Start of Block
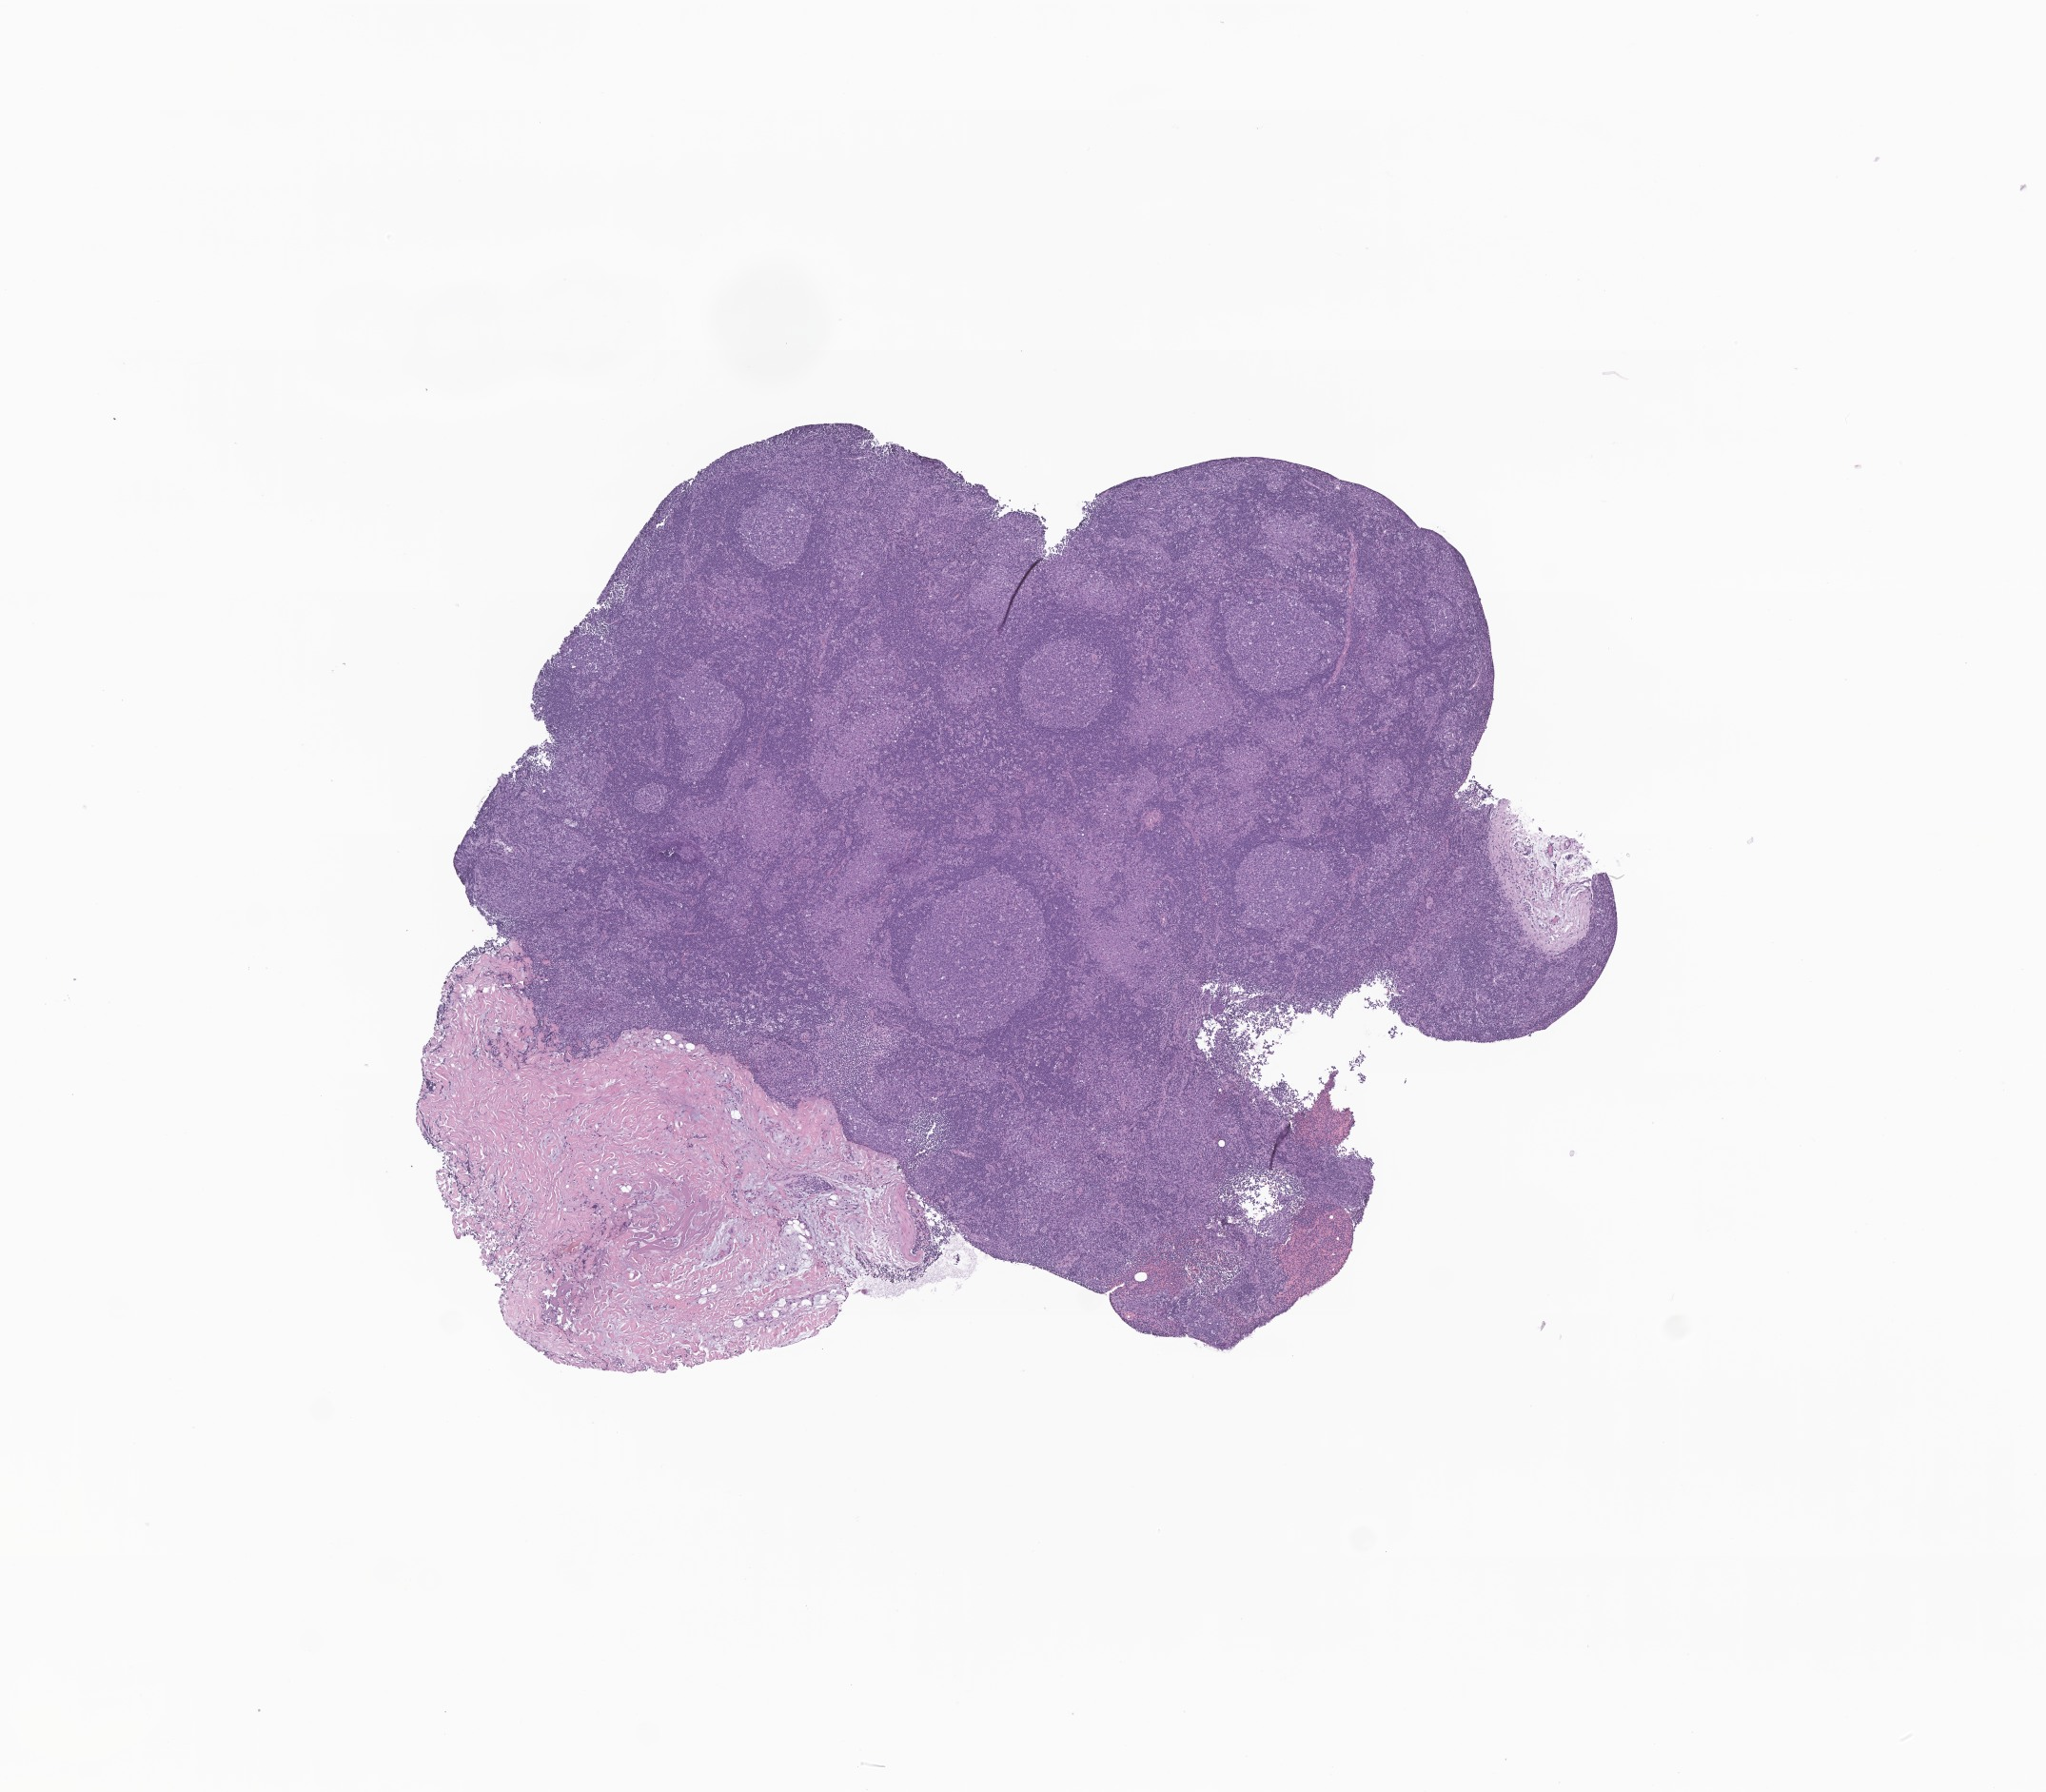
Haematoxylin and eosin whole-slide image of tumor tissue from the head and neck lymph node, whole scanned area (about 9.1 x 7.9 mm) shown as a low-resolution overview, FFPE section. Male patient, age 181 months (15 years 1 month).
- recorded diagnosis: Squamous cell carcinoma, NOS
- tissue or organ of origin (case record): lymph nodes of head, face and neck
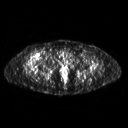
FDG PET of an extremity soft-tissue mass (from a PET/CT study), one axial slice; position 283 of 311 along the scan axis; 3.27 mm slice thickness; 128 × 128 image matrix, field of view 500 × 500 mm. Female patient, age 57 years. Case-level facts recorded for this patient, not image findings: histological type: pleiomorphic undifferentiated sarcoma; grade: high; site of the primary tumour: right quadricep.
Annotated regions visible in this slice (expert contour drawn on MRI and transferred to this co-registered scan by the dataset authors):
- tumour plus oedema (research contour): box from (x=25, y=52) to (x=41, y=69) px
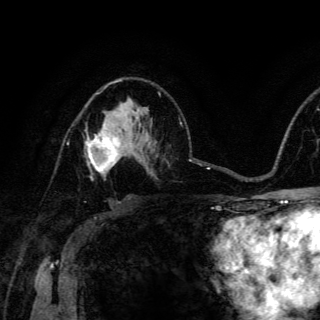
Breast MRI (dynamic contrast-enhanced), one axial slice; position 86 of 150 along the scan axis; cropped to one breast; dynamic contrast-enhanced series, time point 2 of 6 at this slice position (early post-contrast); 3 T; TE 4.2 ms, TR 8.5 ms; 1.2 mm slice thickness; 320 × 320 image matrix, field of view 200 × 200 mm. Female patient.
Annotated regions visible in this slice (semi-automatic segmentation, software-assisted and operator-edited):
- enhancing-tissue mask used for the functional tumour volume (all voxels passing the contrast-enhancement thresholds inside the analysis volume; usually the tumour): bounding box (x1, y1, x2, y2) in pixels: (86, 123, 120, 180)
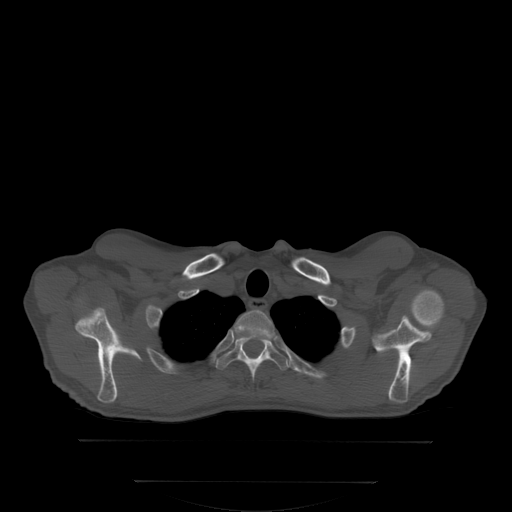
CT including the spine, one axial slice. Slice 281 of 350 in the series (ordered by position). Bone window (W 1800 / L 400 HU). 2.5 mm slice thickness. 512 × 512 image matrix, field of view 500 × 500 mm. Male patient, age 58 years. Case-level facts recorded for this patient, not image findings: primary cancer: prostate.
Outlined on this slice (semi-automatic segmentation, software-assisted and operator-edited):
- T1 vertebra: bounding box [x1, y1, x2, y2] px = [234, 309, 276, 351]
- T2 vertebra: [214, 334, 290, 377]
- T3 vertebra: [214, 354, 289, 362]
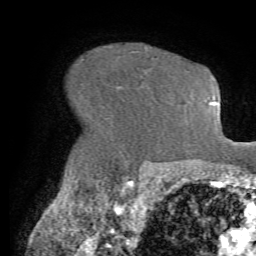
Breast MRI (dynamic contrast-enhanced), one axial slice. Slice 50 of 72 in the series (ordered by position). Cropped to one breast. Dynamic contrast-enhanced series, time point 2 of 7 at this slice position (early post-contrast). 1.5 T. TE 4.2 ms, TR 8.7 ms. 256 × 256 image matrix, field of view 180 × 180 mm. Female patient.
Annotated regions visible in this slice (semi-automatically segmented with operator editing):
- enhancing-tissue mask used for the functional tumour volume (all voxels passing the contrast-enhancement thresholds inside the analysis volume; usually the tumour): bounding box [x1, y1, x2, y2] px = [153, 56, 155, 58]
End of Block
From the records above, copy every line that holds the word "early".

> _Answer space_
Breast MRI (dynamic contrast-enhanced), one axial slice; position 86 of 150 along the scan axis; cropped to one breast; dynamic contrast-enhanced series, time point 2 of 6 at this slice position (early post-contrast); 3 T; TE 4.2 ms, TR 8.5 ms; 1.2 mm slice thickness; 320 × 320 image matrix, field of view 200 × 200 mm. Female patient.
Breast MRI (dynamic contrast-enhanced), one axial slice. Slice 50 of 72 in the series (ordered by position). Cropped to one breast. Dynamic contrast-enhanced series, time point 2 of 7 at this slice position (early post-contrast). 1.5 T. TE 4.2 ms, TR 8.7 ms. 256 × 256 image matrix, field of view 180 × 180 mm. Female patient.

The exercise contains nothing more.